8 Zusammenfassung und Fazit: Die Arbeit schließt mit einem Resümee über die Bedeutung von Six Sigma und betont die Notwendigkeit von Zeit, Budget und spezifischer Zielplanung für einen erfolgreichen Einsatz.
Schlüsselwörter
Six Sigma, Qualitätsmanagement, DMAIC-Prozess, Prozessoptimierung, Variation, Fehlervermeidung, Kundennutzen, Prozessanalyse, Projektorganisation, Black Belt, Green Belt, Qualitätsniveau, statistische Methoden, Projektmanagement, Unternehmensziele.
Häufig gestellte Fragen
Worum geht es in dieser Arbeit grundsätzlich?
Die Seminararbeit behandelt die Managementmethode Six Sigma, ihre theoretischen Grundlagen und ihre praktische Anwendung zur Optimierung von Geschäftsprozessen.
Was sind die zentralen Themenfelder der Arbeit?
Die Schwerpunkte liegen auf der Definition von Qualitätsbegriffen, der Struktur des DMAIC-Zyklus, der Einbettung von Six Sigma in Unternehmensorganisationen und dem Einsatz spezifischer Werkzeuge zur Prozessverbesserung.
Was ist das primäre Ziel der Arbeit?
Ziel ist es, Six Sigma als methodischen Ansatz zur messbaren Qualitätsverbesserung zu erklären und Unternehmen aufzuzeigen, wie sie durch diese Methode operative Erfolge erzielen können.
Welche wissenschaftliche Methode wird verwendet?
Die Arbeit basiert auf einer Literaturanalyse und strukturiert die Six-Sigma-Methodik entlang des etablierten DMAIC-Zyklus (Define, Measure, Analyze, Improve, Control).
Was wird im Hauptteil der Arbeit behandelt?

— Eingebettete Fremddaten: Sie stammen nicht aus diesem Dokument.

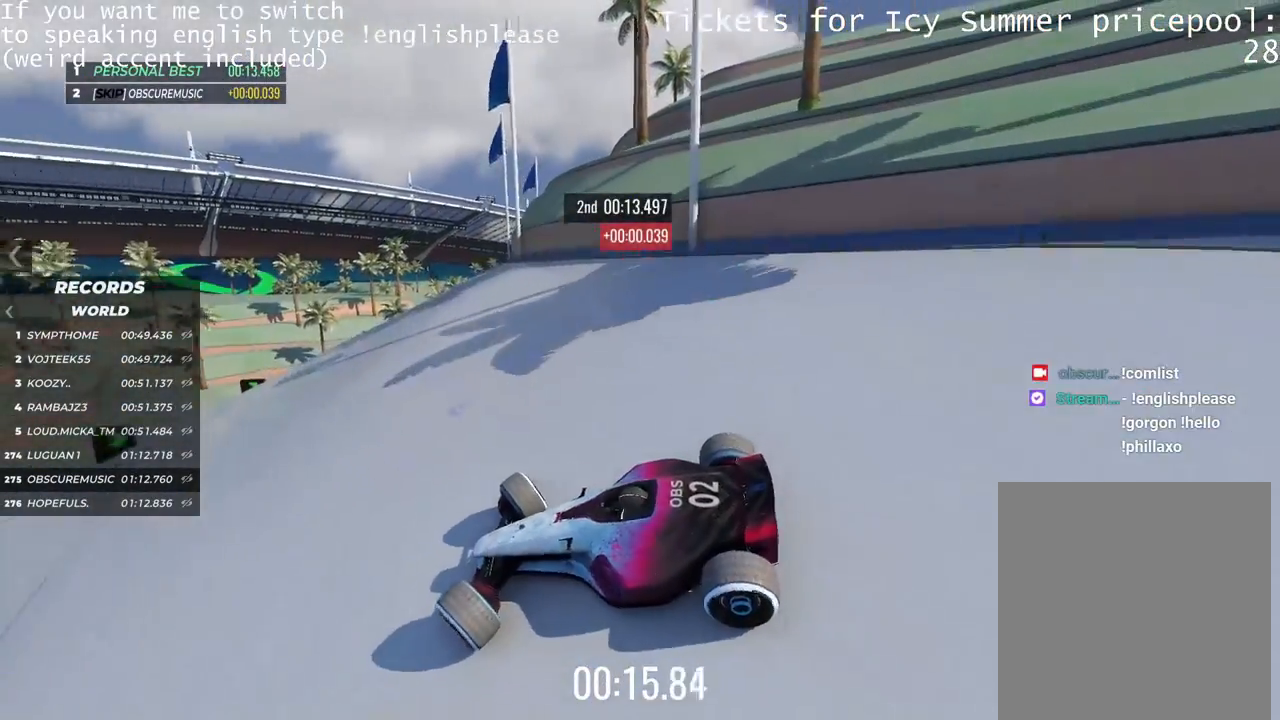
{"keys": ["up"], "events": [[33, "up", "down"], [400, "right", "up"]]}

Der Hauptteil gliedert sich in die Definition der Grundlagen, die Einführung in Six Sigma, die detaillierte Darstellung des DMAIC-Prozesses, die Vorstellung von Analysewerkzeugen sowie Tipps für die erfolgreiche Umsetzung und Fehlervermeidung.
Welche Schlüsselwörter charakterisieren die Arbeit?
Wichtige Begriffe sind Six Sigma, Prozessoptimierung, DMAIC-Prozess, Qualitätsmanagement, Fehlervermeidung und statistische Prozesslenkung.
Wie wird die Six-Sigma-Projektorganisation innerhalb eines Unternehmens aufgebaut?
Die Organisation wird durch ein Business Quality Council und ein Six Sigma Council gesteuert, wobei Rollen wie Champions, Master Black Belts, Black Belts und Green Belts hierarchisch Aufgaben und Verantwortungen übernehmen.
Warum ist die „Control“-Phase im DMAIC-Prozess von besonderer Bedeutung?
Sie stellt die Nachhaltigkeit der erzielten Verbesserungen sicher, verhindert, dass in alte Verhaltensmuster zurückgefallen wird, und überwacht die Prozessleistung durch statistische Absicherung.
Welche Rolle spielt der „Projektantrag“ vor Beginn eines Six-Sigma-Projekts?
Der Projektantrag ist das formale Dokument, das nach der Projektauswahl dem Business Quality Council zur Freigabe vorgelegt werden muss, um das Projekt offiziell zu legitimieren.